The MBTA discovered these ghoulish figures at Government Center. Photo by Joe Pesaturo via MBTA

The MBTA discovered these ghoulish figures at Government Center. Photo by Joe Pesaturo via MBTA

Construction workers building the new Government Center MBTA station unearthed a spooky discovery last week while working on the station’s Blue Line platforms.

Two large red and blue cloaks were found attached to what appear to be some kind of masks in what was described by the MBTA as “a small, hollow section of concrete that was poured more than sixty years ago. “

The two cloaks appear similar to the ones worn in “Fantasia,” the animated Disney movie that came out over a decade before the underground bunker-esque Government Center was built as part of the failed urban renewal wave of the mid-20th century that nearly killed Boston with the full scale destruction of walkable neighborhoods in exchange for auto-centric development.

The MBTA insists this is not a hoax.

“We don’t really have the resources to launch a full investigation into this, but if the garments’ owner (from the 1950s) comes forward, we’ll be all ears,” said MBTA spokesman Joe Pesaturo. 

When asked directly if photos and items in them were real, Pesaturo replied “real.”

“What you see in the photos was found rolled up in a ball.  Despite these ghoulish garments, the work at Government Center Station remains on schedule, with the re-opening set for the spring,” said Pesaturo in an email.

Pre-construction work on the $90 million project began in 2013. The busy station stopped serving Blue and Green Line trains in 2014 when it closed for demolition. The MBTA is in the process of auctioning off the murals from inside the station.
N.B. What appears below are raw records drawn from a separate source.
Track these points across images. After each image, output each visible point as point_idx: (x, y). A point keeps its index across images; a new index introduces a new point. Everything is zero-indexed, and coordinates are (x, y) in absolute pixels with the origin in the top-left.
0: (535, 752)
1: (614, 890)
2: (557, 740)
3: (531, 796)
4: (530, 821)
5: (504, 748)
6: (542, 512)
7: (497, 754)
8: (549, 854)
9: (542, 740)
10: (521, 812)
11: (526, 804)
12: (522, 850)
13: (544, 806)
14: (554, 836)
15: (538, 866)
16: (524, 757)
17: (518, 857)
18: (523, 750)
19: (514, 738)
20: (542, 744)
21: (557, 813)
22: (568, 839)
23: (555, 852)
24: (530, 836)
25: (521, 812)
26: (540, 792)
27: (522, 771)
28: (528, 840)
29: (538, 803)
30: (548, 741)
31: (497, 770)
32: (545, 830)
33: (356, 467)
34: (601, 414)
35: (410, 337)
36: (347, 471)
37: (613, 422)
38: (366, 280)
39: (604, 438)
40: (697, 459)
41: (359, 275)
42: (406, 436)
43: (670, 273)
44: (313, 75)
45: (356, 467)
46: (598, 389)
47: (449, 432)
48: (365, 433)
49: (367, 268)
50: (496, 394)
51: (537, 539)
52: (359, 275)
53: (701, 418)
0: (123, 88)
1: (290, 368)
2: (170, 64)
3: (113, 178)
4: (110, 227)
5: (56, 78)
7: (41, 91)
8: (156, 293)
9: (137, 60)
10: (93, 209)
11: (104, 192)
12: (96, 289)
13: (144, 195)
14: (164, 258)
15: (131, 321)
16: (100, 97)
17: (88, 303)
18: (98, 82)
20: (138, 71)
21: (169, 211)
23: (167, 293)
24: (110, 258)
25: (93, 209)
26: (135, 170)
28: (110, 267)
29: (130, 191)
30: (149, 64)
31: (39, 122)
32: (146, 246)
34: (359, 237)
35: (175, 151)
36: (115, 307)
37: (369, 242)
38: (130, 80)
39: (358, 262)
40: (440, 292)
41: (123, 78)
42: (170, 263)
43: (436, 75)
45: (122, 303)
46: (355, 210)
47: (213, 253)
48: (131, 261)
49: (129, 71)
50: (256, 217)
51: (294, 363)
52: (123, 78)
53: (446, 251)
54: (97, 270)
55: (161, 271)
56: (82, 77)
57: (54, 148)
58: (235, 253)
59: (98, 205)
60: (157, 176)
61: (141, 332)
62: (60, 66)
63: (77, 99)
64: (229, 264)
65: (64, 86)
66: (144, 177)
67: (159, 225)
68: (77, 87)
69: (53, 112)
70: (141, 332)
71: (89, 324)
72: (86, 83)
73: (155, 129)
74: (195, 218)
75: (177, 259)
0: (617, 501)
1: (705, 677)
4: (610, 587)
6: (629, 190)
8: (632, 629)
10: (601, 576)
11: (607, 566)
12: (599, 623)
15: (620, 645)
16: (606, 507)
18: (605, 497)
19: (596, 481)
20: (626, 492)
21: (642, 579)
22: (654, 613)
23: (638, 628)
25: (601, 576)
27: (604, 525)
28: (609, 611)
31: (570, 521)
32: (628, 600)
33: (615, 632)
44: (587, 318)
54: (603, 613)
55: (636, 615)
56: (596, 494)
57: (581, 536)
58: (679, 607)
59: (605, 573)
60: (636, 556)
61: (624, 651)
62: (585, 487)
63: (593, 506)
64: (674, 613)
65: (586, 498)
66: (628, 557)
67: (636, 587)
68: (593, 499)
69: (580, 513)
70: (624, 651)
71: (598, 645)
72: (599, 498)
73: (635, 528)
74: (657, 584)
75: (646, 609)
This is not the first time construction crews have discovered something unusual while working on the renovation project.  In 2014, crews discovered a 100 year-old sign in the station that referenced its old name, “Scollay Under.” The MBTA plans on incorporating the old maroon and white tile mosaic in the new station. In addition to the mosaic, a long-since forgotten exit point will be restored when the station reopens next year.